No, thank won't work either.  The key to the issue is that while some 
memory is mapped for DMA, the CPU must not touch it or anything else in 
the same cache line.  If a field is a member of a data structure, the 
CPU might very well access a neighboring member while this one is 
mapped, thereby messing up the cache line.

Alan Stern
Sebastian Andrzej Siewior Oct. 14, 2020, 4:44 p.m.
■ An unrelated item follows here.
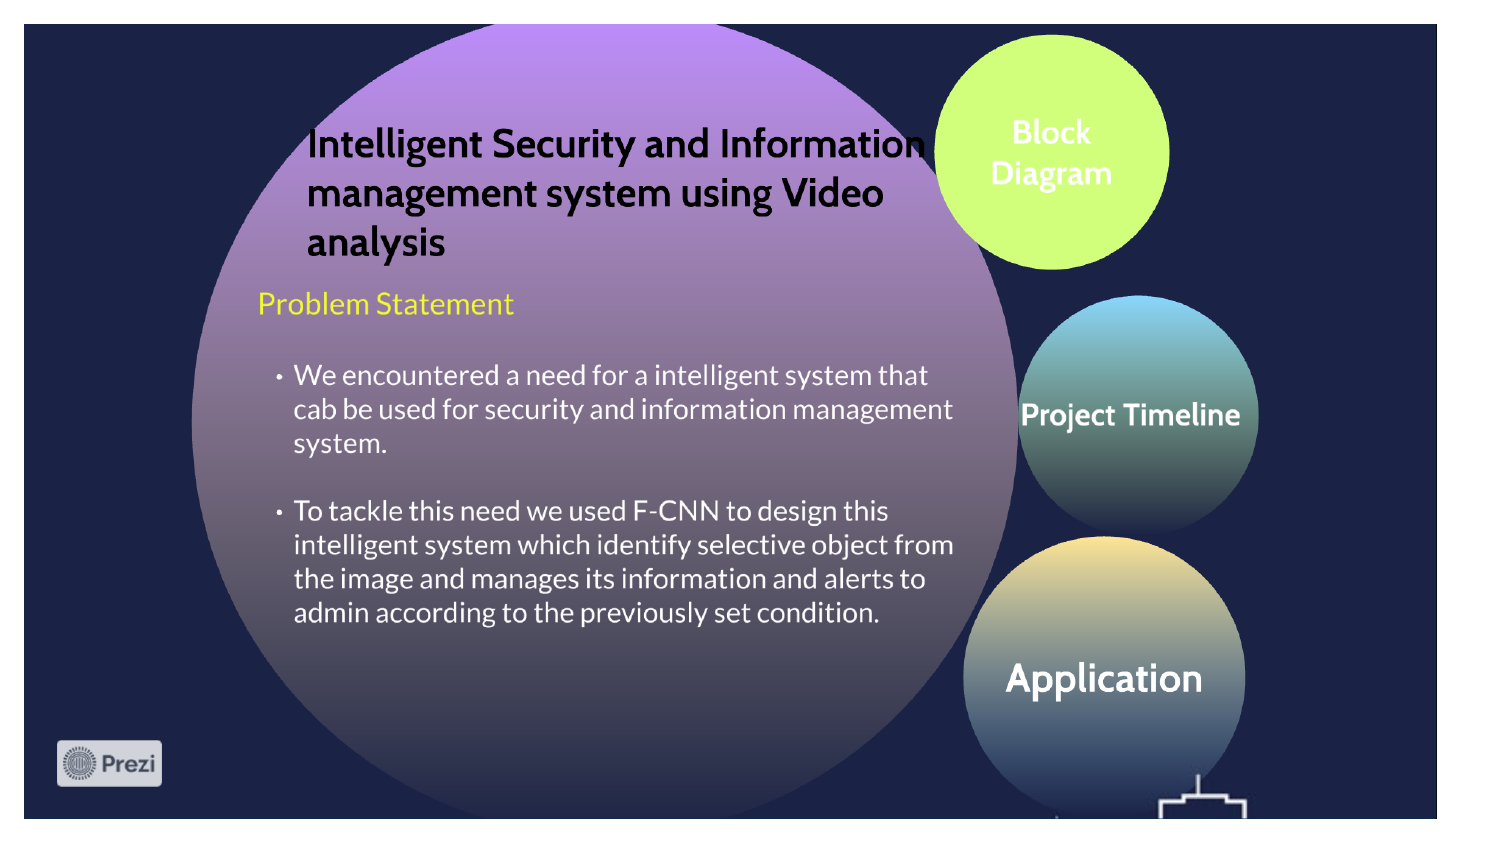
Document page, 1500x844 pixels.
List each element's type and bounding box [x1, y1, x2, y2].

picture [24, 24, 1437, 819]
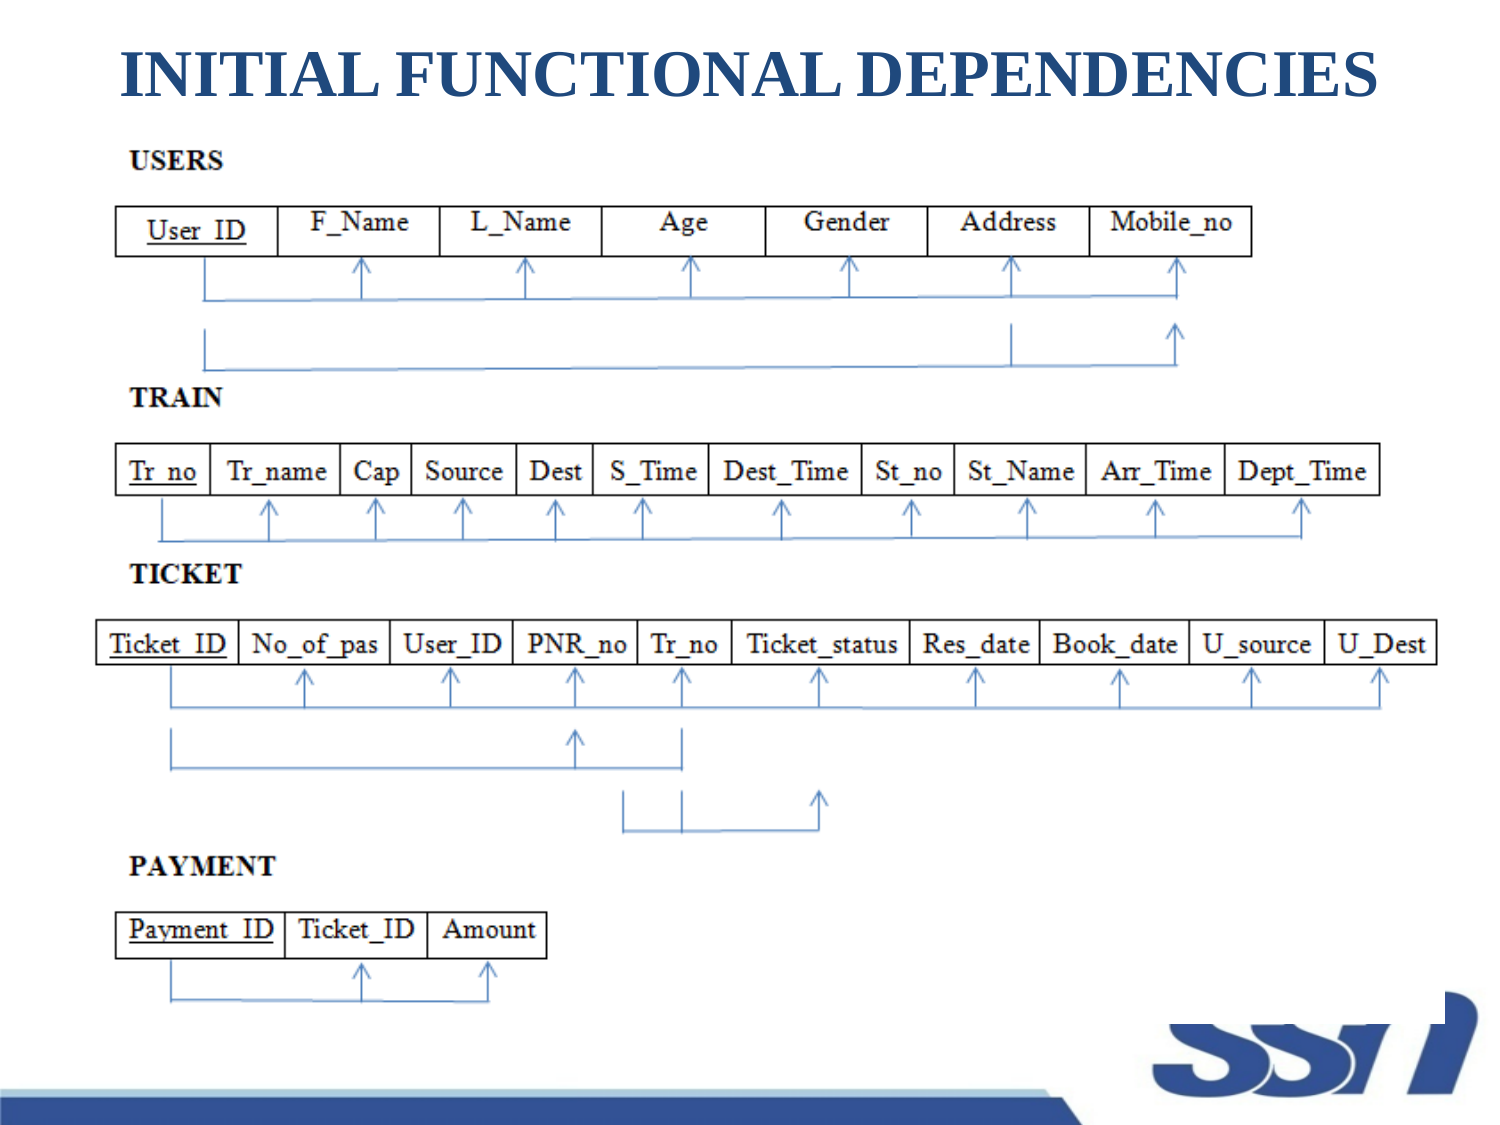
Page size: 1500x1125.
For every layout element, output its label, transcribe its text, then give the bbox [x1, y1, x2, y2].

UTC | #5
On 2020-10-14 12:34:25 [-0400], Alan Stern wrote:
> On Wed, Oct 14, 2020 at 06:27:14PM +0200, Sebastian Andrzej Siewior wrote:
> > On 2020-10-14 12:14:33 [-0400], Alan Stern wrote:
> > > Instead, consider using the new usb_control_msg_recv() API.  But it 
> > > might be better to allocate the buffer once and for all.
> > 
> > This will still allocate and free buffer on each invocation. What about
> 
> Yes.  That's why I suggesting doing a single buffer allocation at the 
> start and using it for each I/O transfer.  (But I'm not familiar with 
> this code, and I don't know if there might be multiple transfers going 
> on concurrently.)

There are no concurrent transfer. There is a bit used as a lock. The
first one does the transfer, the other wait.

> > moving the query_buf to the begin of the struct / align it?
> 
> No, thank won't work either.  The key to the issue is that while some 
> memory is mapped for DMA, the CPU must not touch it or anything else in 
> the same cache line.  If a field is a member of a data structure, the 
> CPU might very well access a neighboring member while this one is 
> mapped, thereby messing up the cache line.

that is unfortunately true. Let me do the single buffer.

> Alan Stern

Sebastian
Pavel Machek Oct. 23, 2020, 8:01 a.m. UTC | #6
> The usage of such constructs in USB is rather limited. Most of it is in
> debug code and (misleading) comments. But of course there are also a few
> few bugs including one unfixable.

The "UBS" typo in the subject got me confused for a while.